Search the web and there are very few reviews of the Silver Mt Zion live show. Sure, plenty of hyperbole and many an extravagant metaphor has been lavished upon their recorded output, but they play live so rarely maybe there's good reason for the scarcity. Or maybe it's simply that they're so average no-one can be bothered. As half of Montreal's finest post-rock exports Godspeed You Black Emperor, I certainly expected more.

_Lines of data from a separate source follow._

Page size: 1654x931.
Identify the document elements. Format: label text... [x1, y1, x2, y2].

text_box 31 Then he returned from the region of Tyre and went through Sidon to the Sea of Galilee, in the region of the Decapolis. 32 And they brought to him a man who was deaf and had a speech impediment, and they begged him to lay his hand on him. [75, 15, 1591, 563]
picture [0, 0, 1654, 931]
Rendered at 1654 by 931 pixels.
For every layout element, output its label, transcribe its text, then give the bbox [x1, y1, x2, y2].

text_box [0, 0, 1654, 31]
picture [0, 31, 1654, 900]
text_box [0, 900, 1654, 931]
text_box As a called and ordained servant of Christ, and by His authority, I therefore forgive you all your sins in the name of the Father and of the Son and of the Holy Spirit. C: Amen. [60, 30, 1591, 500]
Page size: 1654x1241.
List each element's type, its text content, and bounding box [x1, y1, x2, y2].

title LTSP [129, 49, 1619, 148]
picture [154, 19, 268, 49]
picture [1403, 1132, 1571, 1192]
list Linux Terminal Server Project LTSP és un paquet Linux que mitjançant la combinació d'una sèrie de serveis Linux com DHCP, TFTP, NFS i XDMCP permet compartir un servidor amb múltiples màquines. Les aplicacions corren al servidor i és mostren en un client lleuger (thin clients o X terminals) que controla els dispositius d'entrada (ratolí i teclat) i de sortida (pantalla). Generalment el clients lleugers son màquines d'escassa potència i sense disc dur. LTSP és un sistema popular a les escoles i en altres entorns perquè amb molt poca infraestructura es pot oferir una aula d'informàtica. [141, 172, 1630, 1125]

The Scala is already packed when we arrive, and there are a number of people scrabbling around on stage . It soon becomes apparent that all is not well. The band members and roadies are trying to fix some "technical difficulties" and Efrim politely asks us to bear with them. Politely, we bear with them. For 20 minutes. And then with no fanfare, we're off.

Except we don't seem to be going anywhere in particular. Granted the guitar / strings / quiet / heavy formula sounds nice enough, but it's nothing new and certainly nowhere near as powerful as I been led to believe. I'll admit that I'm not familiar with ASMZ's records, but live it just doesn't have the emtional kick of other post-rockers like Mogwai, Isis, Oceansize èt al. Efrim's thin reedy vocal and the trite overtly-political lyrics do it no favours, and after 3 ten-minute-plus pieces (for these aren't songs) I'm getting a little bored.

Matters aren't helped by the subject matter of the next epic, in which Efrim wails about images of helicopter gunships shooting down children being beamed around the world. We're an intelligent audience and we've all seen the horror of war on TV, and we know that it's wrong - sorry, but you're pointing out the obvious, mate. And it sounds terrible.

The power of GYBE's music lies in it's ambiguity. It can mean anything - you decide. The cover art and sleeve notes point you in the right direction, but you are left to interpret the sonic landscapes yourself. Unfortunately, tonight, A Silver Mt Zion spoon feed us sixth form poetry and hippy idealism, and (at least for me) it eclipses the music. However, It should be said that I am definitely in a minority, as most of the audience seem to be lapping it up.

Maybe I expect too much, but that bar is set pretty high and ASMZ fall way short.